The even greater threat is ocean acidification — the dissolving of carbon dioxide into the sea, forming weak carbonic acid. This is the climate change frontier to which science is swinging [with] increasing focus, as alarm grows at the threat it poses to marine ecosystems and to human food supplies and economies.
This Dr. Veron’s byline in A Reef in Time, the chronicle of the life and impending death of the Great Barrier Reef whose release prompted this stunning report, reads “J. E. N. Veron,” but the author actually goes by Charlie. That’s Charlie as in Darwin — “Little Mr. Darwin,” one of his schoolteachers once called him, because the prepubescent J. E. N. Veron was so obsessed with bugs and such. Somehow the nickname mutated into Charlie, and it stuck, even though Veron himself didn’t read On the Origin of Species until years later. He studied dragonflies to earn the “Dr.,” and for reasons I’ll come back to he abandoned a promising career in entomology to become the world’s most prolific coral taxonomist (having personally identified and named 23 percent of the planet’s coral species), former chief scientist at the Australian Institute of Marine Science, and nowadays a grise whose éminence in his field is so uncontested that he is identified, in the press releases accompanying scientific declarations with dozens of Ph.D.-wielding signatories, as “the world’s foremost expert on coral reefs.”

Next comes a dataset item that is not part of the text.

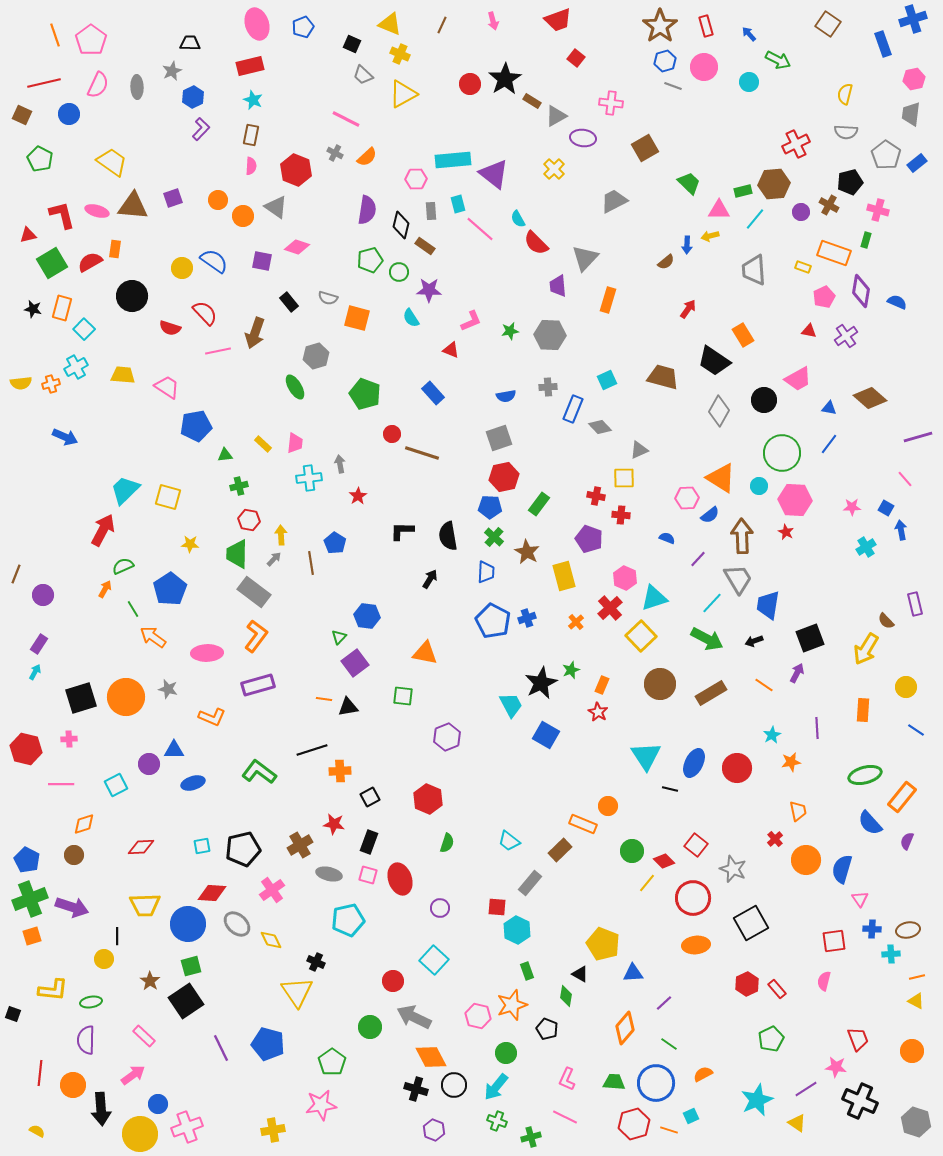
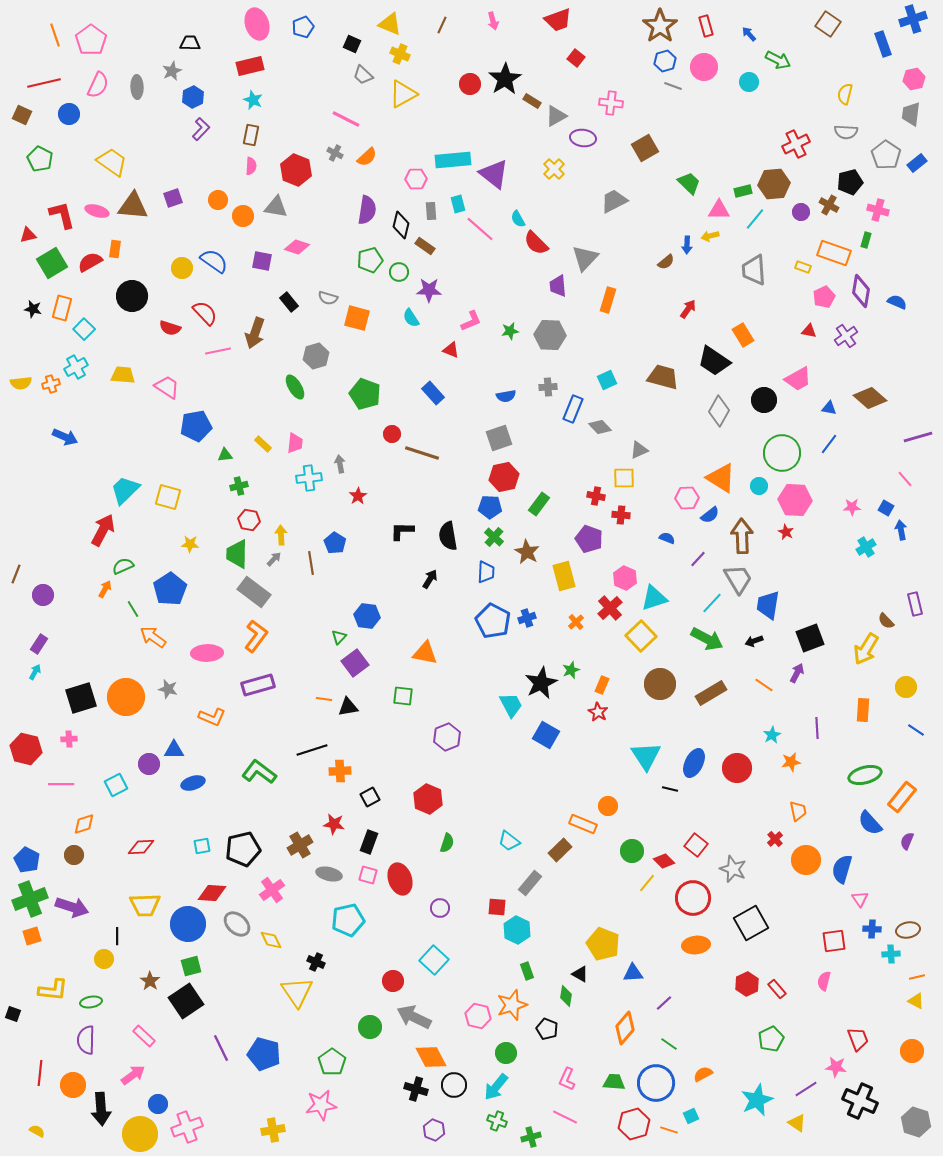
gray triangle at (276, 207): rotated 25 degrees counterclockwise
blue pentagon at (268, 1044): moved 4 px left, 10 px down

So there I was, leafing idly through the pages of Melbourne’s prestige daily, a cool winter breeze coming in off the harbour and setting its corners flapping, my mind still fuzzy with jet lag of International Date Line grade. A sunny morning on the pretty new boardwalk in the city’s redeveloped Docklands, a cup of bold Melburnian coffee, one of those inside-page special interest stories to pass the time. A pair of full-colour before-and-after pictures of coral bleaching. And the world’s foremost expert on coral reefs saying, without much in the way of qualification, that his learned opinion is that the Great Barrier Reef will be largely bereft of life by 2050, after which time whatever remains will be finished off by the over-acidified Coral Sea. That whatever world we might, if we’re quite lucky and extremely bold, wrest from the jaws of this mutated climate, whatever equilibrium we might hope to reach, it is already not the one we knew. Not the one that provided the stable foundations for 12,000 years of this thing we call civilization. Not the Holocene epoch at all, perhaps, but something else, something new.